Does that mean a tractor will shut down every city? I don't think so.

MS. PEARSON
But does Washington have to prepare differently?

MR. HEYMAN
I would think so. My opinion is that while it was handled in a way that led to the eventual arrest of this individual, with no incident, no damage to any property or people, or harm to even the individual perpetrator of this, it did shut down the city for a period of time and in a way that perhaps reduced the confidence of the citizens that we could in fact deal with a well-planned, multi-personed, multi-jurisdictional response.

MS. PEARSON
How effectively do you think most American cities could deal with a well-planned terrorist attack?

MR. HEYMAN
Well, it's a general question, and I think each city is different and each type of terrorist attack is different. You have a spectrum of different threats that are out there right now, from a radiological device, the so-called dirty bomb that's being tested this week in the exercise in Seattle, you have bioterrorism, which requires public health response and perhaps mass casualty treatment, you have your normal conventional explosions, perhaps similar to 9/11, with airplanes, and you have perhaps chemical agents.

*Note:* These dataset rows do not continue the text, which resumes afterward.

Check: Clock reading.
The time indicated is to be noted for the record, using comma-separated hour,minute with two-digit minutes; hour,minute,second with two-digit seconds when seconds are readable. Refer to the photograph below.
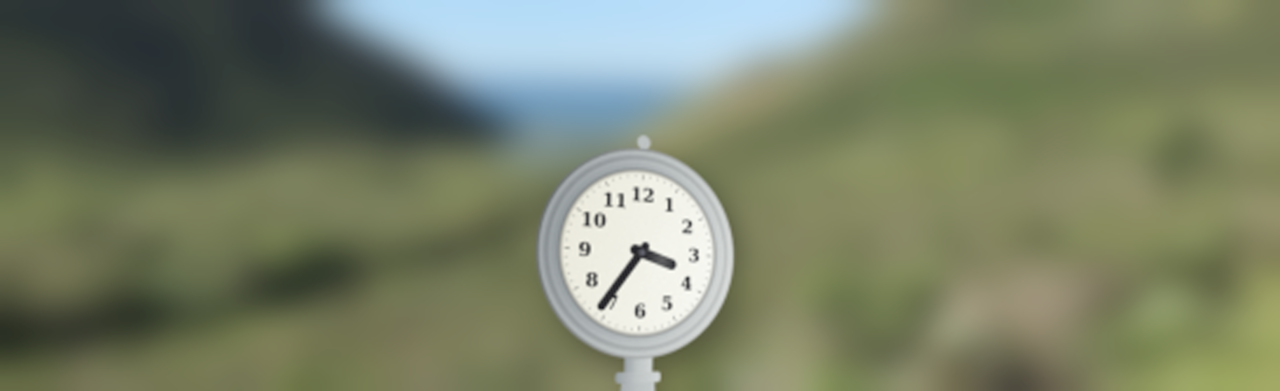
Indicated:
3,36
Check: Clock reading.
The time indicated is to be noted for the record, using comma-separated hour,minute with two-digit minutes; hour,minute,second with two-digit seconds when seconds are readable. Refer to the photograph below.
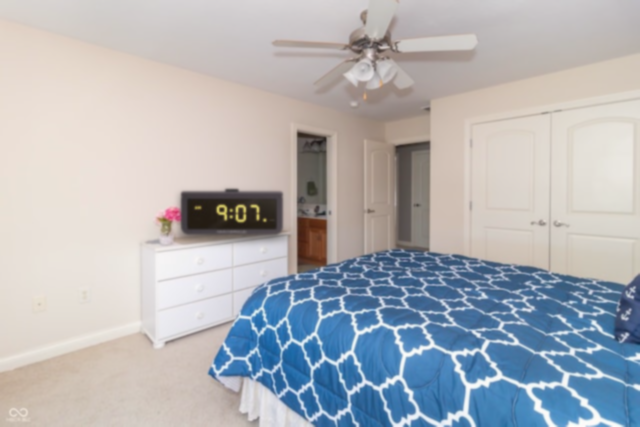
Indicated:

And then, beyond that, we're seeing of course the suicide bombers across the Middle East and other parts of the world which we haven't seen in America at this point. But depending upon the type of terrorist attack and the city's preparedness, some cities are better prepared than others. I can't be more specific than that, except to say, look, Washington, D.C. was held hostage by a sniper. And I think, while we succeeded in capturing the individual, the city was terrorized for quite a period of time.

MS. PEARSON
So, do you know personally what cities would do better at what?

MR. HEYMAN
To be honest, it's a broad question. Look, Washington, New York, Chicago, Seattle, Los Angeles are all getting special funds from the Federal Government to protect themselves. Because they've been involved in this exercise that's going on, and other cities that have been exercised, they have been training. And I would expect that a very small city in a very small town in a State with not a lot of people would probably be less prepared than the major cities as well.